DATA EXTRACT section start

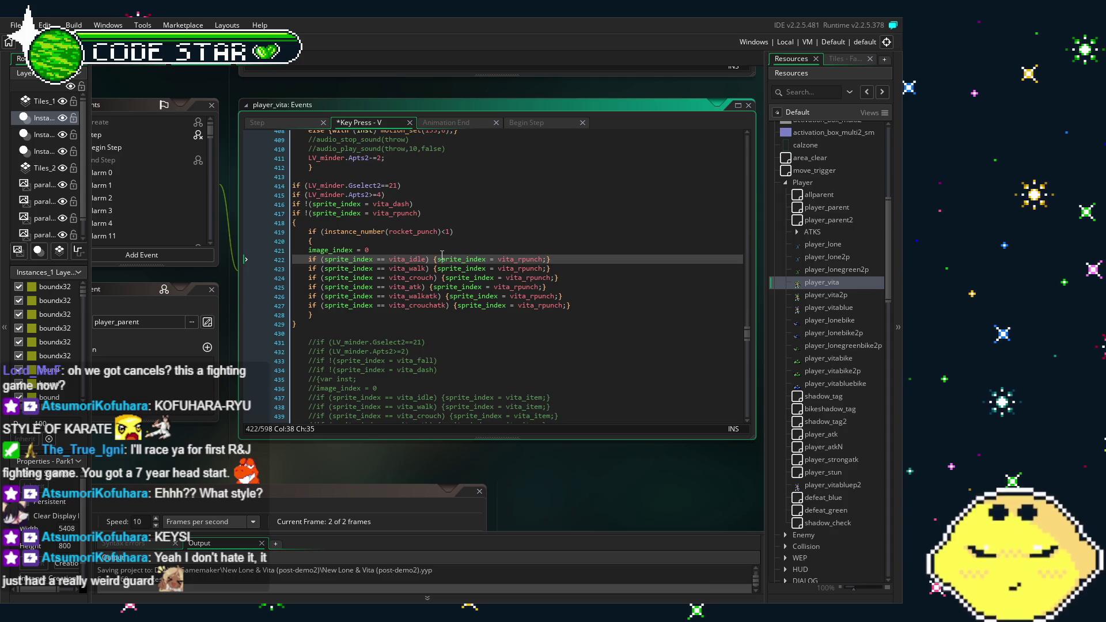
left_click(413, 206)
left_click(426, 232)
left_click(434, 215)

DATA EXTRACT section end

With the images removed, reproduce all the material above word for word.

**ANSWER BOX**:
left_click(413, 206)
left_click(426, 232)
left_click(434, 215)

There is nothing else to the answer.